先程の襲撃訓練でも、転がった若い騎士は母のいる家に帰りたいと泣き叫んでいたし、その隣の騎士は襲撃役となったクジ運の悪さから発展し、己の長年の運のなさを愚痴っていた。
床に倒れた者は全員運ばれていったので、その先は自分の知るところではないが。
「ロセッティは女性ですが、非常時には男爵の義務を通すのですね」
「男爵の義務、ですか?」
主の予想外の受け止め方に、つい聞き返してしまった。
「私を先に逃がそうとしたのは、オルディネ大公を守らねばという、男爵の義務感でしょう。

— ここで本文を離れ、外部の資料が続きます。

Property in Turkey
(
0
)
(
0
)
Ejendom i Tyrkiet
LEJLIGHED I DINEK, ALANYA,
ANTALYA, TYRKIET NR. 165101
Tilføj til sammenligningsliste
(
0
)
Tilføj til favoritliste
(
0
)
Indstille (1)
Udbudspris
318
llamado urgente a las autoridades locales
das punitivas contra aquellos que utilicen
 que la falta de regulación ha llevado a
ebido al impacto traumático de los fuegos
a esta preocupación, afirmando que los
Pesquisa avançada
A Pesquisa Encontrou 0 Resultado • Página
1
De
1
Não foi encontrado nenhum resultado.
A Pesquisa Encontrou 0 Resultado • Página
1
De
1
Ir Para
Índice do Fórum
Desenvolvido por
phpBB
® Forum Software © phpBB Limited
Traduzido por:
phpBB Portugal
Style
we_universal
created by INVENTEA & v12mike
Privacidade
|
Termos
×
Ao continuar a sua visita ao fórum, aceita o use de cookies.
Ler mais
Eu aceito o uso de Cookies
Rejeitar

叙爵すると貴族としての自覚が強まると言われていますし……」
我が主は、常に先々を見ようとする。
有能さは道化で隠し、様々な者を把握し、己の手札は誰にも見せない。
まるで先が見えているように予想し、動くことも多々ある。
だが、自身に関することは見誤る。
「失礼ながら――あの御方は、ただセラフィノ様をお守りになったのではないかと思います」
「ロセッティにどんな利が? 本物の襲撃であの状況なら、残ったロセッティが一番危険でしょう? 爵位からは逃げたがっていますし、一族の者は他にいないのですから褒賞の行く先もない」
そうではないのだ。
伝えても風に手を伸ばしただけのよう、それでも、ベガは繰り返す。
「利に関係なく――ただ、あなたをお守りしようとしたのだと思います」
「利に関係なく……」
主は珍しくはっきりと眉を寄せ、それきり何も言わず――
長い沈黙の後、にっこりと笑った。
「いえ、利はありますね。今後の私の覚えが良くなりました」
時間をかけてつなげられた会話に、ベガも笑ってしまう。
立ち上がった彼が、自ら上着を着直した。
「さて、命を救われた大公です。天秤がつり合うよう、代価を用意しましょう」
セラフィノのいい笑顔は続いている。
これは重いものになりそうだ。
ベガはそう思いながら、あせる赤髪の魔導具師の表情がはっきりと想像でき――なんとも同情の思いがわき上がる。
だが、止めるつもりは一切なかった。